Work to be completed:
Write out the passage of the socks and optimization article from "Matching socks after laundry" to "your socks carefully.", word for word.

What do socks laundry and mathematical optimization have in common?

11.7.2022
Mathematical optimization algorithms use tricks that often work for real-world problems. We explore a peculiar similarity to the task of matching socks.

by Tim Varelmann

Combinatorial problems in daily life

The infamous selection of sandwiches

Mixed-Integer Optimization problems are so-called ‘combinatorial optimization problems’. In combinatorial optimization problems, we search for an optimal combination of discrete decisions. If you ever ate a Sandwich at Subway, you are familiar with discrete decisions: In a Subway restaurant, you have a choice between six kinds of bread, sometimes more. You can not choose 30% of one bread and 70% of another in your Sub, so the decision which bread you want is a discrete decision. In combinatorial optimization problems, enumerating all decisions and testing them is, in general, impossible.

In the Subway example, with six kinds of bread, two sizes, thirteen meats, four cheeses, seven veggies (for each of which you make a yes/no decision), nine sauces, salt and pepper (yes/no again), you’d already have over 1.4 million different Subs at hand. Plus, many Subway restaurants offer even more veggies, sauces etc., and if you kindly ask your server, you might get two sauces... The point is, you can not identify your favorite Sub by testing all possibilities. In a Subway restaurant, the decisions are independent of each other. As you know your preferences for bread, you do not have to test all breads, say, with and without olives. Therefore, you can simply build your Sub step by step.

In mathematical optimization, we model decisions including technical, economical and logistical aspects, which depend on each other tightly. Thus, we can not make high-quality decisions by isolating single decisions. Instead of enumerating and testing every single option, we use algorithms that exclude many suboptimal decisions quickly to be able to optimize over a much smaller search space. However, in the worst case, such algorithms fail to rule out suboptimal decisions and still require excessive run time. The practical situation is way better than the worst case. Bob Bixby, the first developer of CPLEX and one of the founders of Gurobi, once put it aptly: “mixed-integer optimization is a bag of tricks”. Although it is impossible to prove that such tricks prevent the worst case, many of these tricks are practically useful to find optimal solutions faster than the wost-case scenario.

Matching socks after laundry

In this post, I want to present some tricks that are implemented in mathematical optimization solvers in an accessible manner by pointing out similarities to a task from daily life: matching socks after washing them. This can be quite an annoying task. When the socks are clean, you want to match every single sock into suitable pairs of socks. You want all socks to be part of a matching pair, so you maximize the number of matching pairs. This means you have an optimization problem. And unless your name is “Pippi Longstocking”, or “Dobby the house-elf”, you will have to match your socks carefully.

In the worst case, matching your socks takes a long time. Imagine you pick a sock from the pile and compare it to all others, only to find its partner is the last sock in your comparison. On the hypothecial worst of all days, your next sock has to be compared to all others again, and you are equally unlucky for every pair of socks in your pile. If you wash your socks in a batch of 25 pairs, you’d have to compare the first sock to 49 other socks. After removing the first pair from the pile, you’d have to compare the next sock to 47 remaining socks. Matching the third pair of socks would require 45 comparisons. The second to last pair would require 3 comparisons. Then, only the last pair remains in the pile, but as you had bad luck all day, you want to compare those socks to each other as well, to make sure the washing machine has not eaten any socks. In the end, you had to make

49 +47 +45 + ... + 3 + 1 = 625

comparisons.

Record set:

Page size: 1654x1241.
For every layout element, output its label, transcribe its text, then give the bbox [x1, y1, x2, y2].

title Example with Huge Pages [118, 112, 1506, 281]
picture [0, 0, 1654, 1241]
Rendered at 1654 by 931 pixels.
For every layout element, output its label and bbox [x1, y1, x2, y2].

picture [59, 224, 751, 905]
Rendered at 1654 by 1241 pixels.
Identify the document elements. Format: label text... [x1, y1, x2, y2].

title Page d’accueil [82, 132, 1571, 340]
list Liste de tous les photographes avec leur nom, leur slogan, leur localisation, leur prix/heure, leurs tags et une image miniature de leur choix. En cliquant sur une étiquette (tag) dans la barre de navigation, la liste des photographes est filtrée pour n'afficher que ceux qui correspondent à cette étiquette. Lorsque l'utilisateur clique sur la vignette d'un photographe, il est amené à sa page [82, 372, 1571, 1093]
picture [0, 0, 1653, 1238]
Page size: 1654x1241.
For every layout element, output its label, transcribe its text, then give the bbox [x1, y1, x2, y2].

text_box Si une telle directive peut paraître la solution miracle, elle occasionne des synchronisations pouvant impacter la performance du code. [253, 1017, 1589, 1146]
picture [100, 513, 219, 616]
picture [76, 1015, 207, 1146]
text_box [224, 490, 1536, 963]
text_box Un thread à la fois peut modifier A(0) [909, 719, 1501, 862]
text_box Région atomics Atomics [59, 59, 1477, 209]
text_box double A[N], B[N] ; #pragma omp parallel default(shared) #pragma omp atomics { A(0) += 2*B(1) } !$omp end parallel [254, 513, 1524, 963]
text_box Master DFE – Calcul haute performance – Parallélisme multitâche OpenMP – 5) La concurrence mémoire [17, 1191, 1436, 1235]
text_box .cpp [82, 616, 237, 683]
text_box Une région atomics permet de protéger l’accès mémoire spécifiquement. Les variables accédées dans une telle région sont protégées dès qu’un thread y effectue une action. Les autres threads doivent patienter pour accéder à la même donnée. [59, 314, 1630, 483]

Exercise output:
Matching socks after laundry

In this post, I want to present some tricks that are implemented in mathematical optimization solvers in an accessible manner by pointing out similarities to a task from daily life: matching socks after washing them. This can be quite an annoying task. When the socks are clean, you want to match every single sock into suitable pairs of socks. You want all socks to be part of a matching pair, so you maximize the number of matching pairs. This means you have an optimization problem. And unless your name is “Pippi Longstocking”, or “Dobby the house-elf”, you will have to match your socks carefully.